「横川さん、お伝えしなければならないことがあります。実は真波さんは、プロポーズ時点で流産をしていました。新しい命を楽しみに待つあなたを悲しませたくなくて、言いだすことができなかったのかもしれません」
息を整えるように、横川淳一は髪をかきあげて顔を擦ると声を震わせた。
「俺はずっと不安でした。心の奥では自信がなかったし、真波のことも信じていなかったのかもしれない。俺が一人で結婚や子どもに浮かれて、真波の気持ちを考えなかった。元を辿れば俺のせいで真波は死んだ。
真波は自分のことを口に出すのが苦手だと知っていたはずなのに。表情や仕草から読み取れたはずなのに」と横川は項垂れるように言葉を吐き出した。その肩にそっと栗林が手を添える。
鳥谷はゆっくりと立ち上がった。
「確かに普段のあなたなら気がつけたのかもしれません。ですがあなたは勤務する帝国不動産の過重労働の影響もあり、まともに真波さんに向き合えていなかった。いえ、そんな余裕がなかった。当時のあなたの姿を覚えていますから私には理解できます。しかしあなたは間違っています」
「え?」
横川が声を上げた。降り注いでいた雨が少しずつ弱まり、雲の隙間から光が差してくるのがわかった。日差しがビニール傘に反射し、ほんの少しだけ暖かさを感じた。

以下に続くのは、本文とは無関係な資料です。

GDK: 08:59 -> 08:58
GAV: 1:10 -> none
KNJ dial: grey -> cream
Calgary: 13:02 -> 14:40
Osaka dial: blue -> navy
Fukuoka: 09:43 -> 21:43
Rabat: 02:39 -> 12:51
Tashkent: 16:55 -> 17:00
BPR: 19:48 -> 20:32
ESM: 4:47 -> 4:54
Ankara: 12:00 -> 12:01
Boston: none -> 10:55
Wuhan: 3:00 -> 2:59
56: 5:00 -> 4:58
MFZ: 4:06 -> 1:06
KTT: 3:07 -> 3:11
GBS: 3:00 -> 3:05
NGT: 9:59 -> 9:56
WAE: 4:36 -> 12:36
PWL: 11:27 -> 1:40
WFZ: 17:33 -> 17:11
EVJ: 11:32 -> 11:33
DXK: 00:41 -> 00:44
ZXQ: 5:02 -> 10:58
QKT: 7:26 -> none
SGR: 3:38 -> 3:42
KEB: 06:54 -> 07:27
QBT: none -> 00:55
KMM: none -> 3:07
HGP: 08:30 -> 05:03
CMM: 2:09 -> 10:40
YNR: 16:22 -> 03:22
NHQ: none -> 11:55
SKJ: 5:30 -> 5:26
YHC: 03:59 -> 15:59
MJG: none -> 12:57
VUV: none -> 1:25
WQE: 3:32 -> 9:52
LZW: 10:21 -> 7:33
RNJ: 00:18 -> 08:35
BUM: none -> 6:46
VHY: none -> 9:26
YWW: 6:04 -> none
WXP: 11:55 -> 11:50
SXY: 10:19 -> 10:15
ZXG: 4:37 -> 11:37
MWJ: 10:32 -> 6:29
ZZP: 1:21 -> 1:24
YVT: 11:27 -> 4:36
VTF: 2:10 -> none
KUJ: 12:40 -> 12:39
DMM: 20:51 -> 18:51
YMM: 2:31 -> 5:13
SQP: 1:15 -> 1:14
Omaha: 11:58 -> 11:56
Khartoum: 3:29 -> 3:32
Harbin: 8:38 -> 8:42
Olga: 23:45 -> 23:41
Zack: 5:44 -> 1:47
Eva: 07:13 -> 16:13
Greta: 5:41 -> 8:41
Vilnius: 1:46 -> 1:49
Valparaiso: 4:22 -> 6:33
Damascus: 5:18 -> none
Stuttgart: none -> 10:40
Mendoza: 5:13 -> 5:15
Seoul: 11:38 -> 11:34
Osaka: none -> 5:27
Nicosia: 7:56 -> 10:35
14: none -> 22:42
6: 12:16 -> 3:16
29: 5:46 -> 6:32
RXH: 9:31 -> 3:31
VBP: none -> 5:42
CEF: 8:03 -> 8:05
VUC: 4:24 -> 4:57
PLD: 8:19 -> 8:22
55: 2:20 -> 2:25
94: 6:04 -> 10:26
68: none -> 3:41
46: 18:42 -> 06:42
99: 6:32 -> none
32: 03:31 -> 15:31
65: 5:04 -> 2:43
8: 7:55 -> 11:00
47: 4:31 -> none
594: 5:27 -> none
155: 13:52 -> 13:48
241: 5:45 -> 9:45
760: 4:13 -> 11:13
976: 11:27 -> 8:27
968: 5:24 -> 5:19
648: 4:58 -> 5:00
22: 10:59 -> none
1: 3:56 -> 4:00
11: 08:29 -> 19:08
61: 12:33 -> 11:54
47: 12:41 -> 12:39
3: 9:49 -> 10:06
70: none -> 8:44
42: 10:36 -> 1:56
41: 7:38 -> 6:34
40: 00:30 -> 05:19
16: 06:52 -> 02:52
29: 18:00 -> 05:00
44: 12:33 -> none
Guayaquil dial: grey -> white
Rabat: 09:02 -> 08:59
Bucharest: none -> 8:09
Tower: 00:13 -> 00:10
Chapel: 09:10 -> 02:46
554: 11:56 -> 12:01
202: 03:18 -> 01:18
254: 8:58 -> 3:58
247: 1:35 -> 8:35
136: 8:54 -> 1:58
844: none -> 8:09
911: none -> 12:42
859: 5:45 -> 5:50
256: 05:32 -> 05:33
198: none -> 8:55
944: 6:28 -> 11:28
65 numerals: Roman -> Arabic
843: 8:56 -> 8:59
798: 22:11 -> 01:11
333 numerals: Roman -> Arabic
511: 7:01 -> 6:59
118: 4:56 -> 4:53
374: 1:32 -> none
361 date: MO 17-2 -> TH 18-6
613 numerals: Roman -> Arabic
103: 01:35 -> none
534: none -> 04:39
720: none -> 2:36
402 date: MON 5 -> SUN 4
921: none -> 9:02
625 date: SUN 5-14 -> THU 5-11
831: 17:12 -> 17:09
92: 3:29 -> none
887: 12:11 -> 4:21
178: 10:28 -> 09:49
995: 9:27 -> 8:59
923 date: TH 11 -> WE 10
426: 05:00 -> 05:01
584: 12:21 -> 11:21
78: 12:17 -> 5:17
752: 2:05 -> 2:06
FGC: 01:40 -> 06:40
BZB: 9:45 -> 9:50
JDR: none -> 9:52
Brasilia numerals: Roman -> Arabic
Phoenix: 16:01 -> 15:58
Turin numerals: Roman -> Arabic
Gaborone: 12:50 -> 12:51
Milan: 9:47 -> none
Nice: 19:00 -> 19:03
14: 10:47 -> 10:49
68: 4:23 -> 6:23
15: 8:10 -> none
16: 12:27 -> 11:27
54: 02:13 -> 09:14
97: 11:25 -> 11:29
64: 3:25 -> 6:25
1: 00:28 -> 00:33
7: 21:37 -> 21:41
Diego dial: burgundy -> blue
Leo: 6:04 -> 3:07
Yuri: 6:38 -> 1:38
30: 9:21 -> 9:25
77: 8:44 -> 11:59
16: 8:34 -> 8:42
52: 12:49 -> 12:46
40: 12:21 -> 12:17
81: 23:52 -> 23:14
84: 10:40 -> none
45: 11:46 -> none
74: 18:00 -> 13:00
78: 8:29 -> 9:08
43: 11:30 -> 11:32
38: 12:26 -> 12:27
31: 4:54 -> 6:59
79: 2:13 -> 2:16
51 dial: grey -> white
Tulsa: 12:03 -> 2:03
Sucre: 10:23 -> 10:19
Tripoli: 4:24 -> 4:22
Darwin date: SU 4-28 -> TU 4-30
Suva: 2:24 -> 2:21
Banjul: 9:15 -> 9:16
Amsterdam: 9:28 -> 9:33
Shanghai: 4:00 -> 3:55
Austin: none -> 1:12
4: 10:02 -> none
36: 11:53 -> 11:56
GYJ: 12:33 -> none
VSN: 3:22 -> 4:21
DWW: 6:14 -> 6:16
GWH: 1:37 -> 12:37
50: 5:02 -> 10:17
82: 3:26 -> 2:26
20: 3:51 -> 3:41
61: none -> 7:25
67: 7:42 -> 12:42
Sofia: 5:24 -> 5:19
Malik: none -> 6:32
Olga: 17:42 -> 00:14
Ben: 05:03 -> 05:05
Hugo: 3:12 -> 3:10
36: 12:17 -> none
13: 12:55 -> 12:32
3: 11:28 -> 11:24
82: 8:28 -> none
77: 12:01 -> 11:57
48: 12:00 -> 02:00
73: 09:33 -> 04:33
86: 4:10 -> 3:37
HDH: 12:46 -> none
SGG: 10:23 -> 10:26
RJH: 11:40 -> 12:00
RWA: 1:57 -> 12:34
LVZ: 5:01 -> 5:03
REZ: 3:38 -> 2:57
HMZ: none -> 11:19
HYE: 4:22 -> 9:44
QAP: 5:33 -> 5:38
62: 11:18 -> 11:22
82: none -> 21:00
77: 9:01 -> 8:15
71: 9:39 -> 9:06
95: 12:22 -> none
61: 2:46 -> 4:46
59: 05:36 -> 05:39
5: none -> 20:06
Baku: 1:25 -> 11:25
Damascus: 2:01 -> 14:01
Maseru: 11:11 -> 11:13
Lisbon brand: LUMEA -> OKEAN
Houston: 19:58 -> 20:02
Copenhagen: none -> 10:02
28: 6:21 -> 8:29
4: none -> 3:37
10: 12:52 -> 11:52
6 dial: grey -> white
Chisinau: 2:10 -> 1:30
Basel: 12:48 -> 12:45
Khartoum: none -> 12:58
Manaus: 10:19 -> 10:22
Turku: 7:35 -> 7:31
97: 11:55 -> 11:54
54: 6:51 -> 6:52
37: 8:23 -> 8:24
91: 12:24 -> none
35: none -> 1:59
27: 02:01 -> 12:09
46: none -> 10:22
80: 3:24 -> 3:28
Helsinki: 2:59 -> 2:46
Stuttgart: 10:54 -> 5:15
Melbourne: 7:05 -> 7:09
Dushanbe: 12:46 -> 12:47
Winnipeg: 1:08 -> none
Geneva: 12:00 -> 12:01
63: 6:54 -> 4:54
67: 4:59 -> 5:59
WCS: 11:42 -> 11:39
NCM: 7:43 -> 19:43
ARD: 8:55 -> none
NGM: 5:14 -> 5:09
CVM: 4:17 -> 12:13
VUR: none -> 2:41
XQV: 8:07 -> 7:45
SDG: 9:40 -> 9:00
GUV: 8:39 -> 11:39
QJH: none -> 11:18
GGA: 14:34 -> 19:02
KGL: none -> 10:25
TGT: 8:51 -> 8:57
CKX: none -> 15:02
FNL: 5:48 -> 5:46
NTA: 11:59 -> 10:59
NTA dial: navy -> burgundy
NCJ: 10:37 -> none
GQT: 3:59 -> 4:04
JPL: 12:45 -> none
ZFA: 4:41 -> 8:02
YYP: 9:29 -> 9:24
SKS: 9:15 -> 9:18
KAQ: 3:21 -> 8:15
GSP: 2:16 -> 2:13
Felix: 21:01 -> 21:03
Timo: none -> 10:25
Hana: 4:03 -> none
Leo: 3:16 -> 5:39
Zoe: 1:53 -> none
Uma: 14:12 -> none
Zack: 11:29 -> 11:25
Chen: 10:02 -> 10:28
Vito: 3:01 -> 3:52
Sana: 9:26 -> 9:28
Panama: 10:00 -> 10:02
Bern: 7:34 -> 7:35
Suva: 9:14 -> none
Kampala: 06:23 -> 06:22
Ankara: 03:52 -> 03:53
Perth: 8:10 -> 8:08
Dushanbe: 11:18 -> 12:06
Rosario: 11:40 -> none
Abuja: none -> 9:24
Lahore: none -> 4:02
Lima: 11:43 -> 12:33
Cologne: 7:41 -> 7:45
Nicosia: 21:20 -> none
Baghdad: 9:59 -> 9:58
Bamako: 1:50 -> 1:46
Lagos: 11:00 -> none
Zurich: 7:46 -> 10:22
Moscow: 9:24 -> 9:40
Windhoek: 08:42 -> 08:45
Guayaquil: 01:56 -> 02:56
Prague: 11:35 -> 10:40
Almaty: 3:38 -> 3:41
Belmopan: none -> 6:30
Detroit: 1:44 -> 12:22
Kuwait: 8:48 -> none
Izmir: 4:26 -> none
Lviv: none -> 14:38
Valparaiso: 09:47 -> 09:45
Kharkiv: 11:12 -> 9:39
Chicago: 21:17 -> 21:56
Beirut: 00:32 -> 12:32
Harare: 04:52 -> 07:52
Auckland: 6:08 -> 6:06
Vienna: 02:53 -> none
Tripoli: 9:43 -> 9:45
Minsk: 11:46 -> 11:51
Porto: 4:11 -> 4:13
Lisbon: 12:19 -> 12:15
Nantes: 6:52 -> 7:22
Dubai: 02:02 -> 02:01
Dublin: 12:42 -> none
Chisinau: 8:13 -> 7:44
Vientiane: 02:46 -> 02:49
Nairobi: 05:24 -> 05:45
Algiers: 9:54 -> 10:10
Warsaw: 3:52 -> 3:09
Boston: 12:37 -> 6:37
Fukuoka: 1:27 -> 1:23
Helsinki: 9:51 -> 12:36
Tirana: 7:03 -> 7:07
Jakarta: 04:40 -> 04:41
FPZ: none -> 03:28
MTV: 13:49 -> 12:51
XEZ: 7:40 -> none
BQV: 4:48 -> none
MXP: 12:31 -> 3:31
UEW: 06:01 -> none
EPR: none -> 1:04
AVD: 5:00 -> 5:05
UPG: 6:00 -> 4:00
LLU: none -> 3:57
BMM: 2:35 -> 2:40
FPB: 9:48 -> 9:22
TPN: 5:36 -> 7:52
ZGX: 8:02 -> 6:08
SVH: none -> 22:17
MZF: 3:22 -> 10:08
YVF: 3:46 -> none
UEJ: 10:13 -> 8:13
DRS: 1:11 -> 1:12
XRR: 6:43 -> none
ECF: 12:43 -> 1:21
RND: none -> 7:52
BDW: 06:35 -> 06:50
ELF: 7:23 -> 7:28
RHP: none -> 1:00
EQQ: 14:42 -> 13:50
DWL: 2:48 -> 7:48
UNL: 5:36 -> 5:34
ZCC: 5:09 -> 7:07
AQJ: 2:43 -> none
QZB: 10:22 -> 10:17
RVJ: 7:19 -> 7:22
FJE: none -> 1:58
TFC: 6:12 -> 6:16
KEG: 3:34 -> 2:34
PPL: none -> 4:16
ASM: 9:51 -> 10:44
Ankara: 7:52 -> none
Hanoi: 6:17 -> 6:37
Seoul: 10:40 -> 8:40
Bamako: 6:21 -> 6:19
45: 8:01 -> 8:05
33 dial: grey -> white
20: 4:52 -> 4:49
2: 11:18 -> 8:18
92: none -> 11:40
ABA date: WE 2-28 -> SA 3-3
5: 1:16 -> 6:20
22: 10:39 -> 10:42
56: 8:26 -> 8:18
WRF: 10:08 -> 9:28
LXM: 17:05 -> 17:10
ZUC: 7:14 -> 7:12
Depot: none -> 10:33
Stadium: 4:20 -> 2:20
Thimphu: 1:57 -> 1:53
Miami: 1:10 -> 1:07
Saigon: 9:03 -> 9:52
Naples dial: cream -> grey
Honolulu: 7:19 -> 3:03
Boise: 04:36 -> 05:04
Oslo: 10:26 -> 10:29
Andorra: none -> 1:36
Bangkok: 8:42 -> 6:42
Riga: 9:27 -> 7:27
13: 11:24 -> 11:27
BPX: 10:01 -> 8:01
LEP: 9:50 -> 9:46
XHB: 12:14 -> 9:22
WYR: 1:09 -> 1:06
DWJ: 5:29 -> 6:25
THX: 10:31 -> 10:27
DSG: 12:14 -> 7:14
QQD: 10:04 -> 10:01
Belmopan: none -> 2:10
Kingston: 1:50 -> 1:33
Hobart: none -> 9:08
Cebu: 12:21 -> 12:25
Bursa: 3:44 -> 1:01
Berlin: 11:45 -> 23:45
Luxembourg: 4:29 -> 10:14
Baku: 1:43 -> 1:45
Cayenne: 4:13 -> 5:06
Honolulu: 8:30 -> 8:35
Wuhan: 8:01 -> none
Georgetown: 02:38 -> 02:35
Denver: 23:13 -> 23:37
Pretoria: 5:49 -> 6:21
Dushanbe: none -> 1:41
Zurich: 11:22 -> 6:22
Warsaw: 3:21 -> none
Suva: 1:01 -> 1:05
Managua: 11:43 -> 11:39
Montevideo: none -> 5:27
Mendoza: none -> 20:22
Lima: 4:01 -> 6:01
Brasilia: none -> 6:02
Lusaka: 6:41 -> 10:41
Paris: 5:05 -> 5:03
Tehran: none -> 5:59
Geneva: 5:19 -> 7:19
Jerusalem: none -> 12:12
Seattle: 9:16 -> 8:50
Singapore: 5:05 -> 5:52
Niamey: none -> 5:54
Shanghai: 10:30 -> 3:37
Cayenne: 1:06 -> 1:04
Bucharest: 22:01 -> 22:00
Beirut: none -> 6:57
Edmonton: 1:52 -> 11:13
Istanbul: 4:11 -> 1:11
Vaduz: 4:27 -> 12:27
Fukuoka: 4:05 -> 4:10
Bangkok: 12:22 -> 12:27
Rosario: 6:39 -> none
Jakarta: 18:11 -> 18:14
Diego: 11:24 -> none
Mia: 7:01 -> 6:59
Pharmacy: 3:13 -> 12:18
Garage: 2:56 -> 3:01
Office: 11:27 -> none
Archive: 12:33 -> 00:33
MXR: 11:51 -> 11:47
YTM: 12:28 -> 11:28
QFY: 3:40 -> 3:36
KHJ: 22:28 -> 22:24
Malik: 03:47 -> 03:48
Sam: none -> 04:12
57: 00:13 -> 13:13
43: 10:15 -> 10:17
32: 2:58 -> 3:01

「あの蔵の小部屋に入ってわかったことがあります。横川さん、そして栗林さん、なぜ久原さんがあの絵を元にプロへの道へ進まなかったのか。その理由の一つは、あの絵が未完成だったからです」
その言葉に驚きを隠せない栗林が声を上げた。
「まさか。あの絵は完成していた。あれ以上のものはない、なぜそんなことが刑事さんに言い切れるのでしょうか?」
鳥谷は蔵の小部屋の寝袋の下にあったスケッチブックを取り出した。その一冊のスケッチブックのページをパラパラとめくると二人に見せた。